La plupart des scènes ont effectivement été tournées en mer. Quand on tourne ce genre de film, on est obligé d’utiliser beaucoup de post-production derrière pour rajouter des effets-spéciaux, mais j’ai essayé au maximum de les minimiser. C’est peut-être pour ça que l’on ne voit pas le bateau virevolter complètement dans l’océan. En contrepartie, le côté très naturel permet au public de se focaliser sur les personnages, au lieu d’être obnubilé par le décor de la mer et du bateau, parce que, de toute manière, le public est souvent focalisé sur les effets de post-production, que ce soit bien fait ou mal fait. Et c’est vrai que tourner en mer non-stop était physiquement très difficile, très fatigant. L’équipe n’en pouvait plus, certains avaient même le mal de mer donc c’était vraiment épuisant.

Justement, est-ce que cette méthode où il faut se piquer le doigt pour faire passer le mal de mer marche réellement ?

C’est une scène qui existe aussi dans la pièce de théâtre et je trouvais que ça collait très bien au personnage de Dong-sik, donc je l’ai reprise pour essayer de mettre en avant le côté accueillant et affectueux du personnage. Je ne sais pas si cette méthode fonctionne mais tous les Coréens en ont l’habitude depuis qu’ils sont gamins. C’est une « recette de grand-mère », donc quand on mange quelque chose qui ne passe pas, nos grands-mères nous caressent le bras en nous mettant un bout de ficelle au bout du doigt pour empêcher le sang de passer, ensuite elles nous piquent avec une aiguille pour faire partir le sang noir.

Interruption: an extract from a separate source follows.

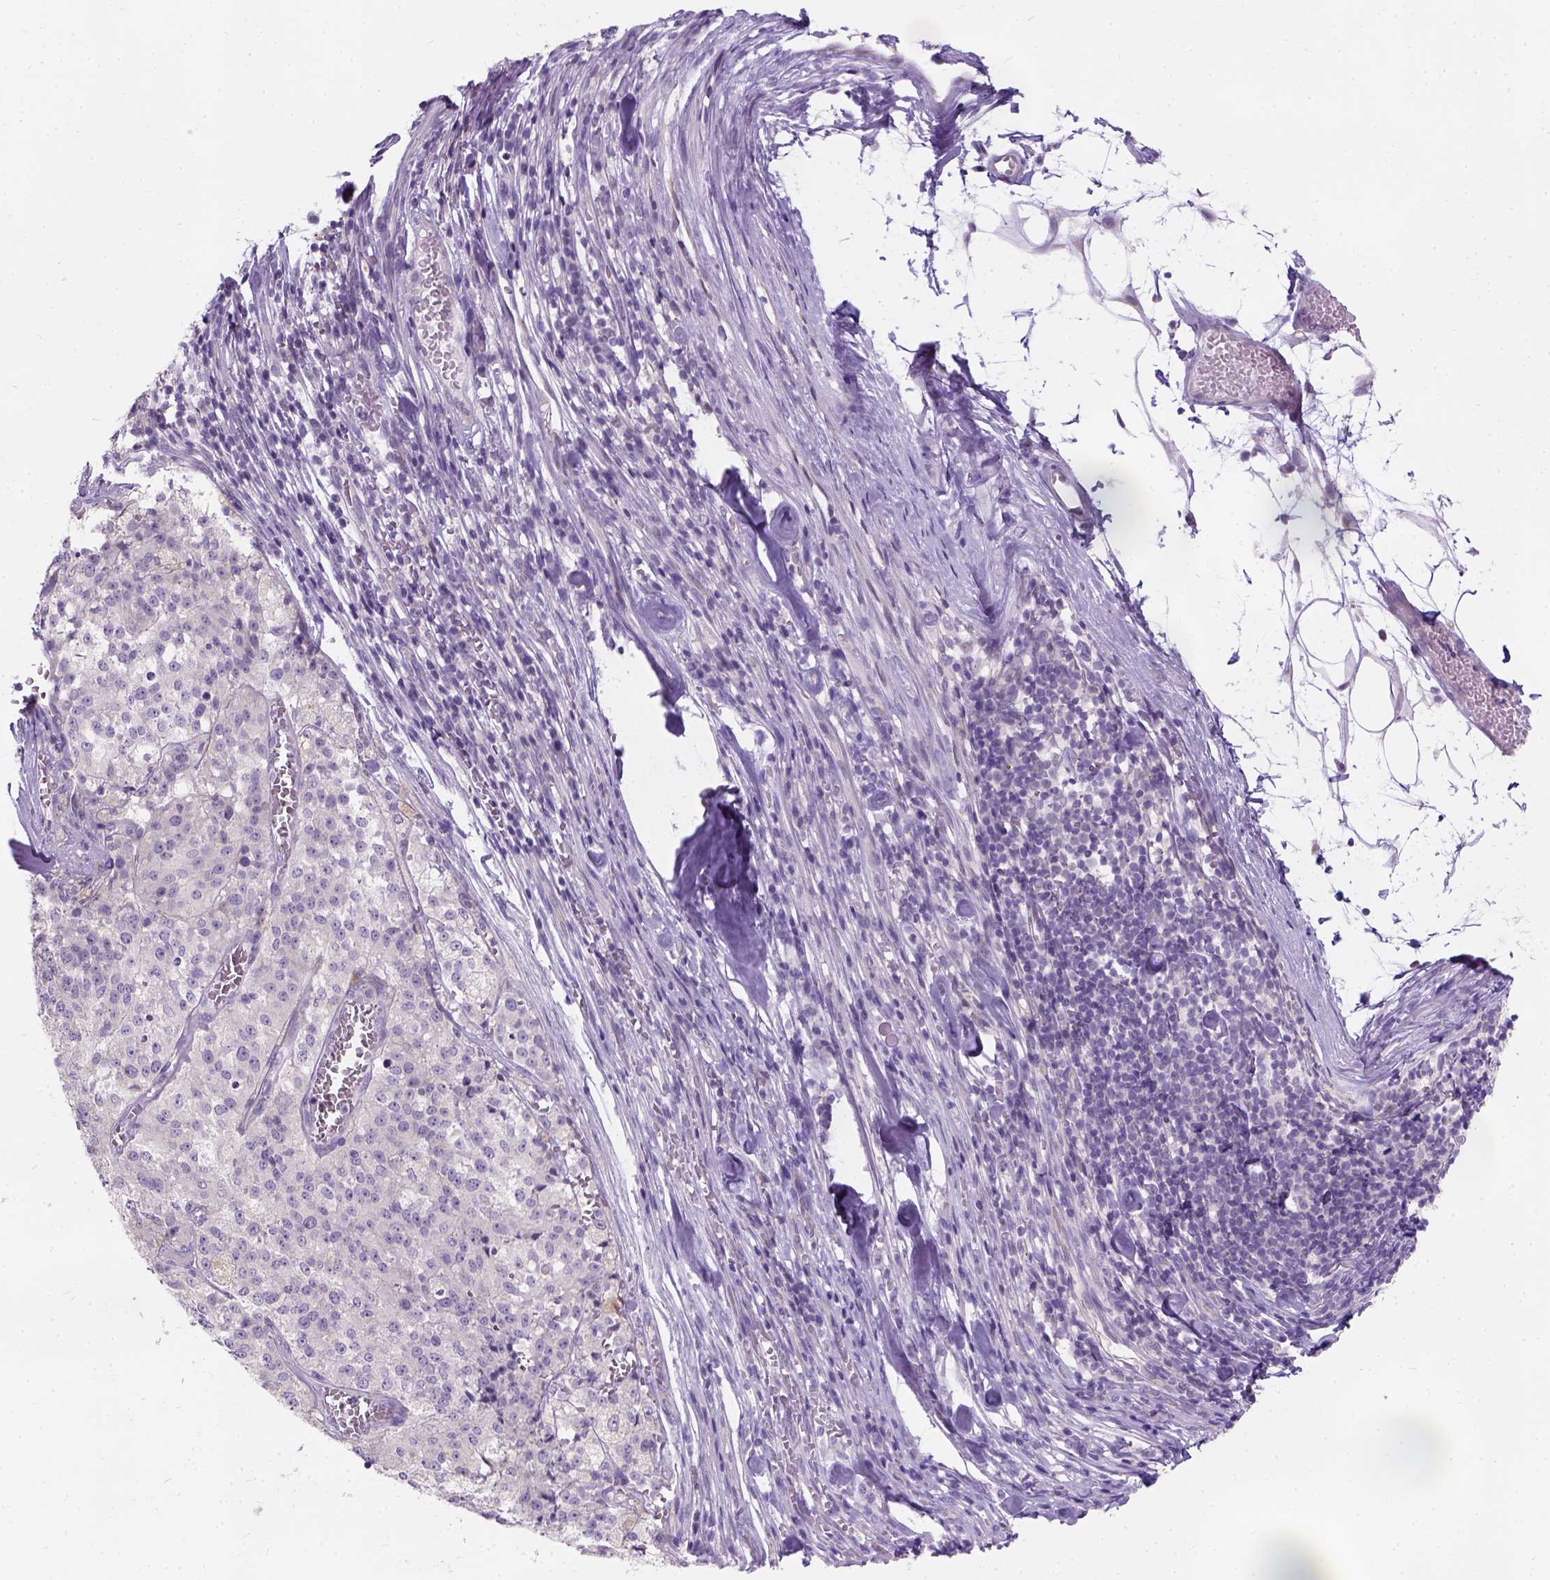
{"staining": {"intensity": "negative", "quantity": "none", "location": "none"}, "tissue": "melanoma", "cell_type": "Tumor cells", "image_type": "cancer", "snomed": [{"axis": "morphology", "description": "Malignant melanoma, Metastatic site"}, {"axis": "topography", "description": "Lymph node"}], "caption": "Protein analysis of melanoma displays no significant expression in tumor cells. (Brightfield microscopy of DAB IHC at high magnification).", "gene": "C20orf144", "patient": {"sex": "female", "age": 64}}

Après on se sent bien parce qu’on arrive à faire un rot.

Haemoo

La photographie de votre film est très belle. Comment s’est passée votre collaboration avec Hong Kyung-pyo, qui a aussi travaillé avec Bong-Joon-ho sur certains de ses films ?

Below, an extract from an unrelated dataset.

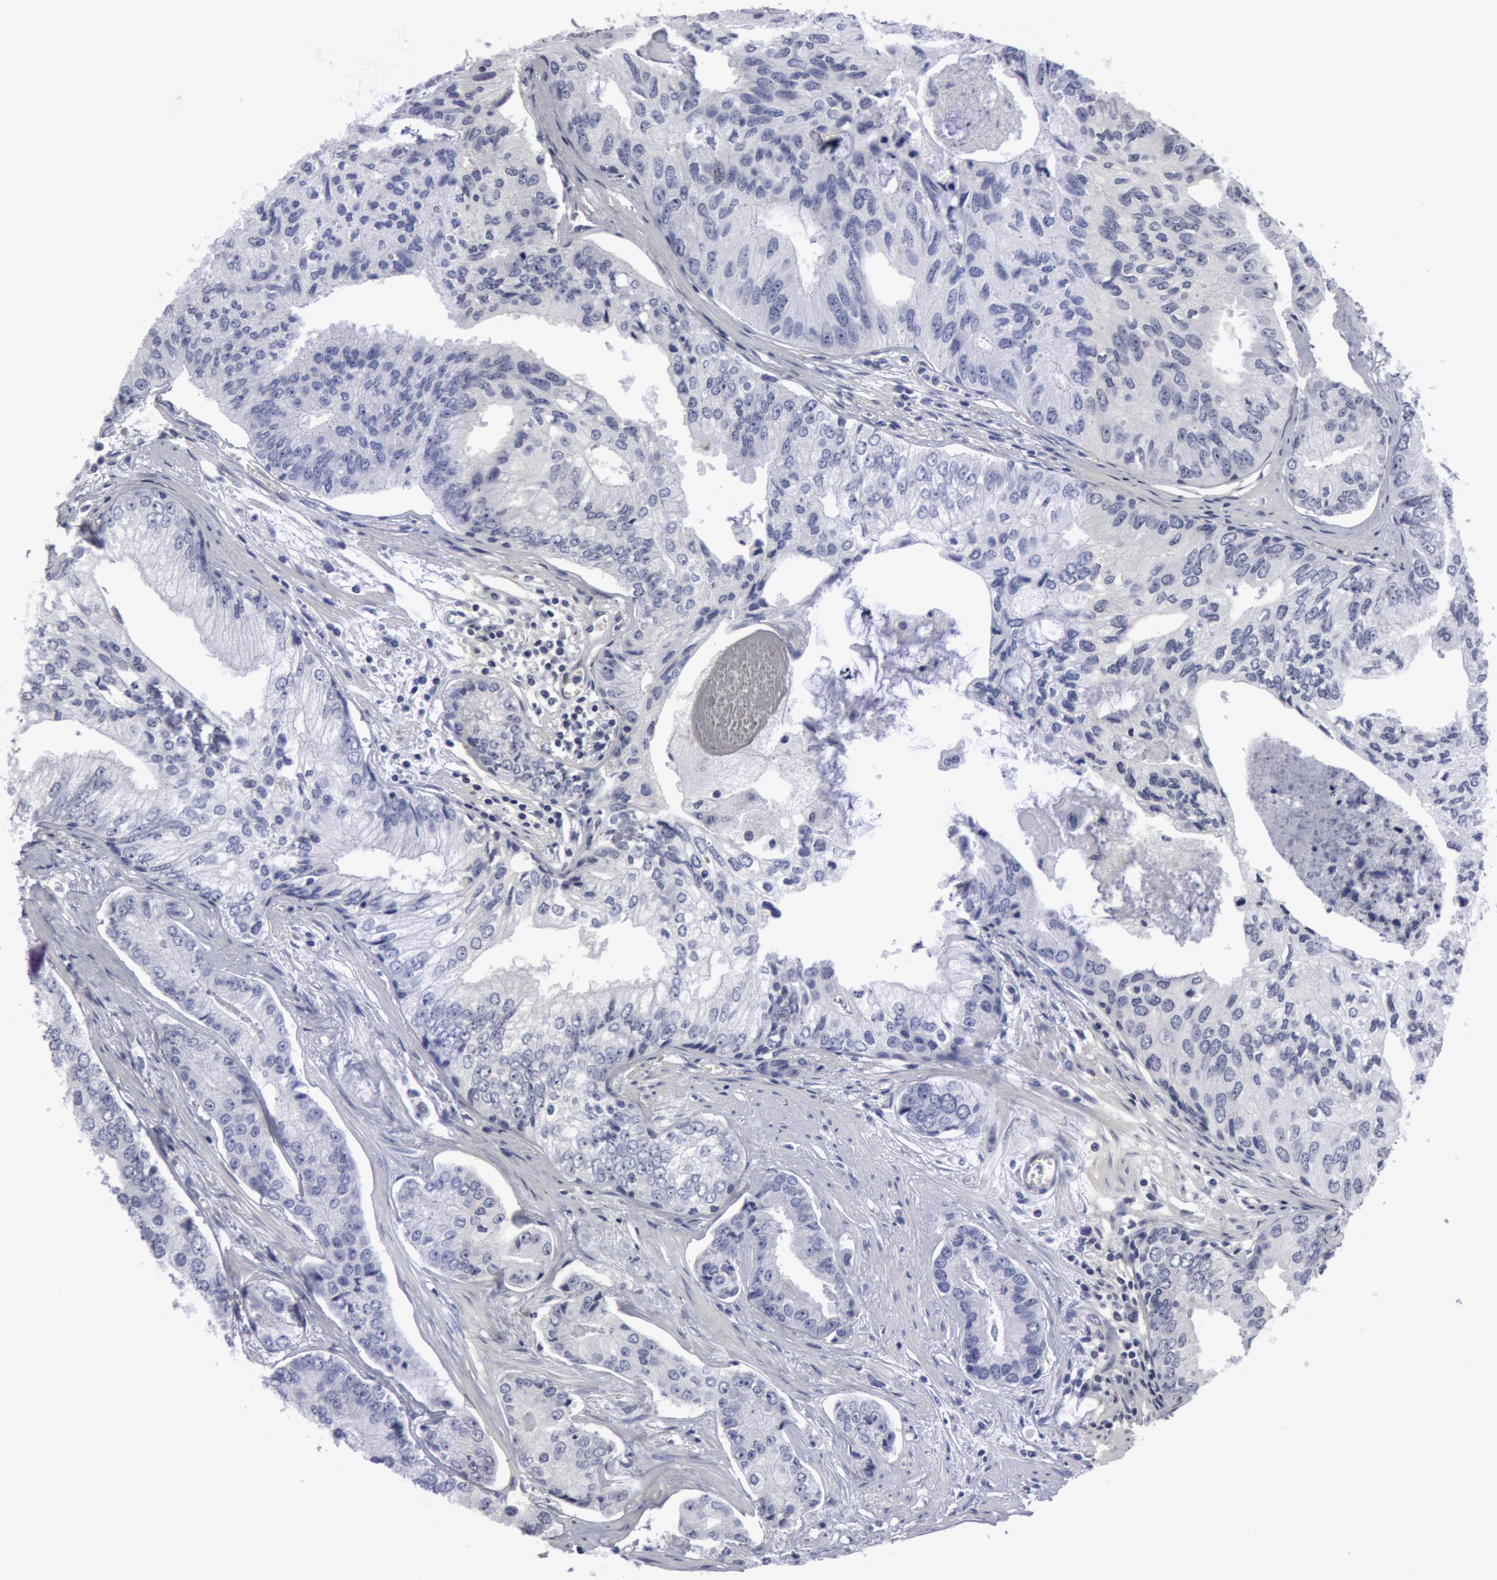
{"staining": {"intensity": "negative", "quantity": "none", "location": "none"}, "tissue": "prostate cancer", "cell_type": "Tumor cells", "image_type": "cancer", "snomed": [{"axis": "morphology", "description": "Adenocarcinoma, High grade"}, {"axis": "topography", "description": "Prostate"}], "caption": "Immunohistochemical staining of prostate cancer shows no significant expression in tumor cells. (DAB (3,3'-diaminobenzidine) immunohistochemistry with hematoxylin counter stain).", "gene": "SMC1B", "patient": {"sex": "male", "age": 56}}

Peut-être qu’il n’est pas très connu à l’international, mais Hong Kyung-pyo est très connu en Corée. C’était vraiment mon premier choix. Ça ne pouvait pas être quelqu’un d’autre que lui, tout simplement parce qu’il n’y a pas beaucoup de personnes capables de gérer ce genre de film. C’est quelqu’un qui, de base, a une connaissance inouïe de la mise en scène, et c’est aussi la seule personne qui maîtrise les tournages en mer, tout simplement parce que Hong Kyung-pyo a déjà participé aux tournages des films Typhoon et Phantom: The Submarine. Il a un savoir-faire qui est inégalable par rapport aux autres et c’est donc pour ça que je l’ai choisi.

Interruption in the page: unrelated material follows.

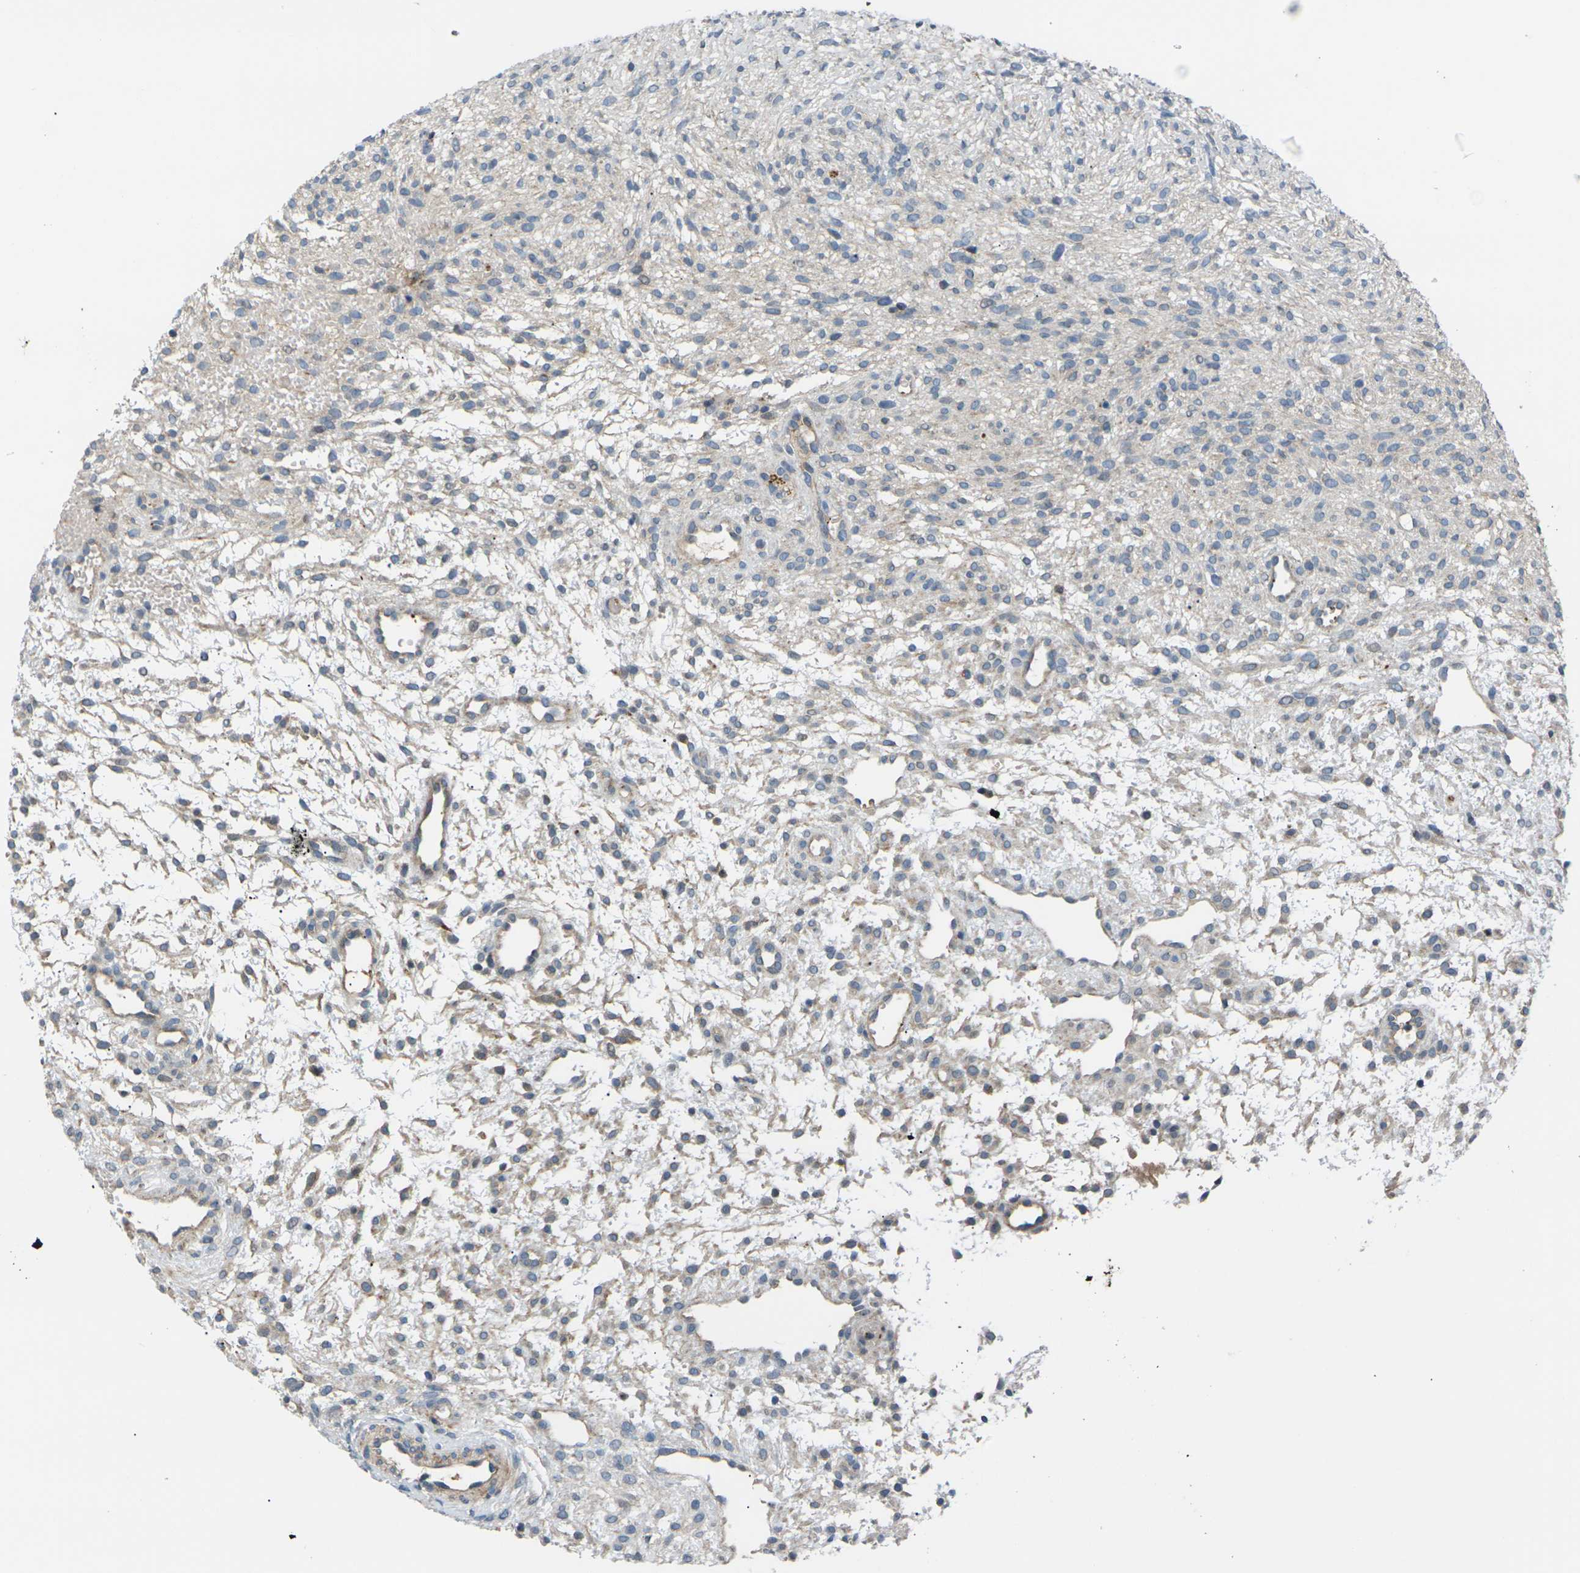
{"staining": {"intensity": "weak", "quantity": "<25%", "location": "cytoplasmic/membranous"}, "tissue": "ovary", "cell_type": "Ovarian stroma cells", "image_type": "normal", "snomed": [{"axis": "morphology", "description": "Normal tissue, NOS"}, {"axis": "morphology", "description": "Cyst, NOS"}, {"axis": "topography", "description": "Ovary"}], "caption": "Image shows no significant protein positivity in ovarian stroma cells of benign ovary. (Stains: DAB IHC with hematoxylin counter stain, Microscopy: brightfield microscopy at high magnification).", "gene": "RPS6KA3", "patient": {"sex": "female", "age": 18}}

On demande à chaque réalisateur de nous citer une scène ou un film qui l’a marqué ou inspiré, quel serait votre moment de cinéma ?

Est-ce que je peux en citer deux ?

Allez-y !

Fargo

Dans le film Fargo, il y a une scène où Steve Buscemi est en train de perdre son sang sur la neige, avec son sac rempli d’argent à côté de lui. Il y a une superbe musique qui illustre cette scène. C’est un personnage qui n’est pas vraiment glorieux, qui touche le fond, mais c’est contrebalancé par une musique majestueuse, orchestrale. Ça m’a vraiment donné la chair de poule et j’en ai pleuré. Dans le film La Vengeance est à moi de Shôhei Imamura, la scène où le personnage principal est obligé d’étrangler cette femme alors qu’elle l’a caché en sachant qui il était, m’a vraiment bouleversé.

Avez-vous un dernier mot pour nos lecteurs ?

(En français) Notre équipe a fait beaucoup d’efforts en hiver dernier pour ce film. On pourra ainsi éprouver le sentiment triste de découvrir le désir fondamental de l’être humain… j’espère ! Bonne séance, au revoir.

Propos recueillis le 29/10/2014 à Paris par Nicolas Lemerle.

Photo : Flavien Bellevue.

Traduction de Kim Ah-ram.

Merci à Céline Petit et Clément Rébillat.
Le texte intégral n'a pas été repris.